Dr. Lynne Robins is a Professor in the Department of Biomedical Informatics and Medical Education in the UW School of Medicine and holds adjunct appointments in the Departments of Family Medicine and Pediatric Dentistry. She earned a PhD in Cultural Anthropology from the University of Michigan and taught linguistics and anthropology before entering the field of medical education as Director of Curriculum Evaluation at University of Michigan Medical School. Dr. Robins joined the UWSOM faculty in 2000, soon finding her niche in faculty development and mentoring. She has been Director of the University of Washington’s Teaching Scholars Program – a longitudinal education fellowship for faculty in the health professions – since 2002.  In 2011 she won the UW Medicine Mentoring Award. In 2015, she became the Director of the Center for Leadership & Innovation in Medical Education.  Her major areas of research interest include patient-physician communication and interprofessional team practice. 

Lynne Robins, PhD


How and why did you get involved with IPE?
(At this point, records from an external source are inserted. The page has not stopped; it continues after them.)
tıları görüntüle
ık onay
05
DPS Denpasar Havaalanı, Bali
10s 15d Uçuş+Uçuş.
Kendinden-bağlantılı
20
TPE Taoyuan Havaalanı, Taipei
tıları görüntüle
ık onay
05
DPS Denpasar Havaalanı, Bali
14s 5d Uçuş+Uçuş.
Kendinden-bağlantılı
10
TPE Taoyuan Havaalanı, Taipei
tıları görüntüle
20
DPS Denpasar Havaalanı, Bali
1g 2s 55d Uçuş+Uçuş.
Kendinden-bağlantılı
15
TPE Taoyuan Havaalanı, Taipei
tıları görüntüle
Dr. Robins: "Whether at work or play, teamwork animates everything I do. As an avid sweep rower I rely on committed team members to show up and work together to make our boats swing.  As a PhD educator, I rely on clinician colleagues to create and disseminate high quality education materials.  When I arrived at the University of Washington in 2000 Pamela Mitchell invited me to participate in a variety of HSPICE team initiatives. Together we created a modular IPE curriculum organized around patient safety, leadership, improving the culture of practice, changing the response to error, and incorporating IP principles into teaching and learning. We also collaborated on a Provost’s Fund for Innovation and Redesign award to create and pilot an objective structured clinical exam (OSCE) to assess graduating health professional students’ competence in core IP skills.  Through these initial projects I established enduring collaborations with colleagues who continue to innovate and expand the boundaries of IPE."

What do you believe are the benefits of IPE?

Dr. Robins: "Teamwork may be the best – perhaps the only – way to deliver safe, high quality patient-centered health care.  But working in teams is not easy. IPE acknowledges and addresses the challenges and opportunities of teamwork by providing opportunities for trainees to deliberatively learn how to work together in real world and simulated clinical contexts."

What has been the most memorable experience/highlight of teaching IPE so far?

Dr. Robins: "As a faculty developer I was thrilled to collaborate with UW’s Macy grant faculty to create an IPE faculty development “track” within UW’s Teaching Scholars Program. It is immensely gratifying to watch graduates of the program become local and national leaders in IPE and to effect transformative changes in the way current and future health professionals are educated."